Qué más daba. Al menos la Guardería me permitía mantenerme apartado durante medio año de la Central, de sus zancadillas y comadreos, de las sonrisas obsequiosas que apuñalaban por la espal­da, y de la eterna burocracia que parecía ser la única constante en el universo del espionaje. Cuando el curso terminaba volvía a la Central y procuraba irme de allí lo más pronto posible. Casi siem­pre tenía suerte, pero había ocasiones en las que caía en las redes de algún antiguo conocido, y la buena educación, la cobardía o ambas me impedían deshacerme de él.

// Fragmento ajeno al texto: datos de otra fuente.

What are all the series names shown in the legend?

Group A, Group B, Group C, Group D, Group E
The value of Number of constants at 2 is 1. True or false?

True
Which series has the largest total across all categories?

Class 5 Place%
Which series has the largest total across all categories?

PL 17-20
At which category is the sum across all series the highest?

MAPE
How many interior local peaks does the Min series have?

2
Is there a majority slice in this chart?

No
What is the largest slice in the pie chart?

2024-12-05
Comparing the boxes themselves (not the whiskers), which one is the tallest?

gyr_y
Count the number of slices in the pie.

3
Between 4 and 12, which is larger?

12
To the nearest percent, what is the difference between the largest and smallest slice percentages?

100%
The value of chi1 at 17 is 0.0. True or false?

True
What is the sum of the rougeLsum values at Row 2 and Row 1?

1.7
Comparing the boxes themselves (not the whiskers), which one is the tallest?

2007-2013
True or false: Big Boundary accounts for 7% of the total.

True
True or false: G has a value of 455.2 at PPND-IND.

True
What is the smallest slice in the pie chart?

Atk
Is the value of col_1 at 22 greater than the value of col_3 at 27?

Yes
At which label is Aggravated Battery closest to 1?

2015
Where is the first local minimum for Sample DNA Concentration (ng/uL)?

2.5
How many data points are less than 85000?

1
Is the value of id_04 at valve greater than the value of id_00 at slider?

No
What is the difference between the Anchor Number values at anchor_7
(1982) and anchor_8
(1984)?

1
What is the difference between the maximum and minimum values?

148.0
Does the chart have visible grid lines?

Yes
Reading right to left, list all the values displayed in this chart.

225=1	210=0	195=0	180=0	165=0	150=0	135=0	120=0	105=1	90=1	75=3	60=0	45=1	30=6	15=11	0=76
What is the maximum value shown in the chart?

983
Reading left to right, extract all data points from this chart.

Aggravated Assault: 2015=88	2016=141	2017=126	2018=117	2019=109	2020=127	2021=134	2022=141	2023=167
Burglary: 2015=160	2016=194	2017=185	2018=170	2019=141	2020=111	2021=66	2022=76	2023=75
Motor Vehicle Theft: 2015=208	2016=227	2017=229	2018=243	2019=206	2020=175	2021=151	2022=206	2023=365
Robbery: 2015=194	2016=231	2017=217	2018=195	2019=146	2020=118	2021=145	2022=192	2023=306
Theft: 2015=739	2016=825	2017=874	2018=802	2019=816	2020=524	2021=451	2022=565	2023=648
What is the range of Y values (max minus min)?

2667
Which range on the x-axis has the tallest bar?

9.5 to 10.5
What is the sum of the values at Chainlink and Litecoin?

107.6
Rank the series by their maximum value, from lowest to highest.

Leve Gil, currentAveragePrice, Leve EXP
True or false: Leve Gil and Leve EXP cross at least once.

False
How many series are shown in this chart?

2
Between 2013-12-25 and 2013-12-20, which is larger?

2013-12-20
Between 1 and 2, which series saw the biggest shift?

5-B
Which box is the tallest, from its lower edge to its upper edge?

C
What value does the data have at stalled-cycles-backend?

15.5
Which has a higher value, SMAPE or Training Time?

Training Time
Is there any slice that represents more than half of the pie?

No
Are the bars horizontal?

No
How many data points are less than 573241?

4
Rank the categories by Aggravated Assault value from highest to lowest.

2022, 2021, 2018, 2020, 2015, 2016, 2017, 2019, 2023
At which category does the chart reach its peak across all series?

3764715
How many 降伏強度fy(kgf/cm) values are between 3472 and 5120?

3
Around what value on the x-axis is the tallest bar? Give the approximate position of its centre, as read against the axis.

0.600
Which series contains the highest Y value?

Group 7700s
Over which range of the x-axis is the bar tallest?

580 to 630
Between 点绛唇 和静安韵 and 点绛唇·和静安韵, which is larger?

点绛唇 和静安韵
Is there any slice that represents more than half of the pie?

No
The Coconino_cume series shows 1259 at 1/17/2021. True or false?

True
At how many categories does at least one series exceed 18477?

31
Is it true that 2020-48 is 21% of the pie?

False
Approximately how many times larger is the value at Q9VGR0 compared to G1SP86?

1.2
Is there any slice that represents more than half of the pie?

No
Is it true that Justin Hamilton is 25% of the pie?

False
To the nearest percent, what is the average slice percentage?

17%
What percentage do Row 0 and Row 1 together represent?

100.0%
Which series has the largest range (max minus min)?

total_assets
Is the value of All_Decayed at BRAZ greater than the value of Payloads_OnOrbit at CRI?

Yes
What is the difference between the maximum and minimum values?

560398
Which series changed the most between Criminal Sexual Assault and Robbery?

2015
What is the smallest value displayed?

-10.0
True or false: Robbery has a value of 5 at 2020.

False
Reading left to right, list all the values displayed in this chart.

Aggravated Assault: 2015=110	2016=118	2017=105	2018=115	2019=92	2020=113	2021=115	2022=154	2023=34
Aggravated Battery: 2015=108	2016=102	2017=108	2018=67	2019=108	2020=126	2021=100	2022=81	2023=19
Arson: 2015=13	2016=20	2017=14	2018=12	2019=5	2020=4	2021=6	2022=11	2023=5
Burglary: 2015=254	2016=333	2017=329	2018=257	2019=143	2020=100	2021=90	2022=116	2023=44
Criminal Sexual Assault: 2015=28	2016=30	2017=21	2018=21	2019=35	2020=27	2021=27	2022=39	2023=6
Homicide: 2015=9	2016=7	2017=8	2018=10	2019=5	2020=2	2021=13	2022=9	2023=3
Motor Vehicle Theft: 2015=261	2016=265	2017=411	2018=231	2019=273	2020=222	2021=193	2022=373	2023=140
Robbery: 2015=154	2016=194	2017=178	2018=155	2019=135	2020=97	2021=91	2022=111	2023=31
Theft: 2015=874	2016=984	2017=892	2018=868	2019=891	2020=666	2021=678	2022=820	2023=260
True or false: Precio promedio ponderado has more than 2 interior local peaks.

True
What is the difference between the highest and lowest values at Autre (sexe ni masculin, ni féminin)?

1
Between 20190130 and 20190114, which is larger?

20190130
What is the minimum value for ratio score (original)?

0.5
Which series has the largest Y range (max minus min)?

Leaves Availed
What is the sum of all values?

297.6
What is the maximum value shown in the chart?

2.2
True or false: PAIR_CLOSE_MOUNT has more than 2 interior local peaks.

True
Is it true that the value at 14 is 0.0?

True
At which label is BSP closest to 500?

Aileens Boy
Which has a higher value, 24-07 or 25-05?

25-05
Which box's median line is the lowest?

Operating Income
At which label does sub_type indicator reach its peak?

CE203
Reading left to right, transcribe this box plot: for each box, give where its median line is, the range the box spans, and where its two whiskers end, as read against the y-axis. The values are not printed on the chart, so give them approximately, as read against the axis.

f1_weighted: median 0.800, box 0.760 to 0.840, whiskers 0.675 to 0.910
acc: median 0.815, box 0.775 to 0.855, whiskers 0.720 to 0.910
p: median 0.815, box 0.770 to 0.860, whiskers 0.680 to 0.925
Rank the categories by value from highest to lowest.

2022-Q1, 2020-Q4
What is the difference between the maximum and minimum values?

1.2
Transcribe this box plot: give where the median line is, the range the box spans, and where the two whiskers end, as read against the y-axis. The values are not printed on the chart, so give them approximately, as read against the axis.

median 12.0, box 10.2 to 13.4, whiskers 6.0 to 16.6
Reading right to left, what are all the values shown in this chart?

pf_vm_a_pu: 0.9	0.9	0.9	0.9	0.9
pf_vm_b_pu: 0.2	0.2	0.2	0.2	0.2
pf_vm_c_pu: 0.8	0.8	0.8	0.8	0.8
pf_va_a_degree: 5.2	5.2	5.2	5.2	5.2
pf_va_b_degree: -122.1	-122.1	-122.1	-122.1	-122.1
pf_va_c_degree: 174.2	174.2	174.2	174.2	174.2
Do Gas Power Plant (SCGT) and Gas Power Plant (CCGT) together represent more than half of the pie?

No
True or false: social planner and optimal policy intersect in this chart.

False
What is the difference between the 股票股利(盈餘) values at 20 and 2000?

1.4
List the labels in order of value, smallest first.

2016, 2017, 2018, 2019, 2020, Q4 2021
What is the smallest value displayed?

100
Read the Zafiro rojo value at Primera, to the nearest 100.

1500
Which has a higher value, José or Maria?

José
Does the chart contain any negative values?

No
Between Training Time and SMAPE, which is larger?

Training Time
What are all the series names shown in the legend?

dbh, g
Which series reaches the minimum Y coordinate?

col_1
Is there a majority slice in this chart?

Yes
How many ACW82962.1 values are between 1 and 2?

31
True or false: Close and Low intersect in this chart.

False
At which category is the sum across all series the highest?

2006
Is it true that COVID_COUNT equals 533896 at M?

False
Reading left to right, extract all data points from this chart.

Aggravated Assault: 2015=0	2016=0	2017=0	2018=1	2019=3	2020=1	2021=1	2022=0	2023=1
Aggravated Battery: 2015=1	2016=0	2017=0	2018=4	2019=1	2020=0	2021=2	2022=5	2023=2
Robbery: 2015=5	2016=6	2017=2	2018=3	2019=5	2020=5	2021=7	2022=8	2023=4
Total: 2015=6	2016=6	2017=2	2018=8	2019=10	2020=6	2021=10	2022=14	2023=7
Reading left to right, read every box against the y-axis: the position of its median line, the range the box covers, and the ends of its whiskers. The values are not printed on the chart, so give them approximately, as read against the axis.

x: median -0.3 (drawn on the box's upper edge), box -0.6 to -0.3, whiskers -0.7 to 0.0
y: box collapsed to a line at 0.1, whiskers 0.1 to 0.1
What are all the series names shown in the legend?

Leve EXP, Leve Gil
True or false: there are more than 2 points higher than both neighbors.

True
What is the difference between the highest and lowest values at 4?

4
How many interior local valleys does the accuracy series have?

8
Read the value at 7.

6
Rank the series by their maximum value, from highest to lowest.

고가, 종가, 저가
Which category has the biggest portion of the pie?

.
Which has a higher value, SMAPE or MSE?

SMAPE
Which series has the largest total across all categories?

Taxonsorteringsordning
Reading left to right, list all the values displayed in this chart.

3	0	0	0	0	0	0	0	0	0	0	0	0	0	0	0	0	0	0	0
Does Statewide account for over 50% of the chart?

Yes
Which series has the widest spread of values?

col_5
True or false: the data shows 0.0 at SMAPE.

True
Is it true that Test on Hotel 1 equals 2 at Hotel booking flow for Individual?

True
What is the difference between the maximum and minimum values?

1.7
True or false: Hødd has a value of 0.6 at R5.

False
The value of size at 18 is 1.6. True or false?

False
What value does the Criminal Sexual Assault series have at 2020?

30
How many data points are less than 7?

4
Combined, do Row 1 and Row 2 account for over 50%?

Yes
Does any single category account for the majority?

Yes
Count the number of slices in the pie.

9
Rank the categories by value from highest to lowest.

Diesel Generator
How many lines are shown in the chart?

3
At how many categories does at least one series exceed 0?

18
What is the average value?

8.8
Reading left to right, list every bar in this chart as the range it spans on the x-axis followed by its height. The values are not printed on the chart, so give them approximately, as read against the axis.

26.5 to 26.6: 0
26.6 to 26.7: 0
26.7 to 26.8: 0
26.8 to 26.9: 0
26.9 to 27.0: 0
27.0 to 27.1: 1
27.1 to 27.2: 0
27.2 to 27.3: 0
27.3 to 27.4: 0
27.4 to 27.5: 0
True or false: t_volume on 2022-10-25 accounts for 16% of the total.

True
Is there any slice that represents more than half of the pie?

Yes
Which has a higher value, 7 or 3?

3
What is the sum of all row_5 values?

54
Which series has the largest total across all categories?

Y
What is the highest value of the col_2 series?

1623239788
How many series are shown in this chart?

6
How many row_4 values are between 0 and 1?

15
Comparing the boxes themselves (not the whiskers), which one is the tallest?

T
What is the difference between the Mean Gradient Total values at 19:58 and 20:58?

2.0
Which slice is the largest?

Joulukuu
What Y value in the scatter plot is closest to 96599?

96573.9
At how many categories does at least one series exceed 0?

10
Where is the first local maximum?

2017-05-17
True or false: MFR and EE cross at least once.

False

Así que allí estaba, calentándome las manos en la taza de café mientras Esteban desgranaba sus chismes intrascendentes inten­tando convencerme (y convencerse) de que era un tipo importante, que estaba al tanto de todo y sabía bien lo que se cocía en los pa­sillos del mundo secreto. De vez en cuando yo asentía distraída­mente o dejaba escapar un gruñido carente de significado. Eso le bastaba a Esteban, cuyo auditorio solía ser mucho menos compla­ciente.
-¿Recuerdas a Vaquero, el ciberpirata? -dijo de pronto-. Cono, claro que lo recuerdas. Fuiste su instructor, ¿no?
Aquello me despertó de mi estado de espectador abstraído.
-Sí. Pero es historia antigua. Hace años que nos dejó.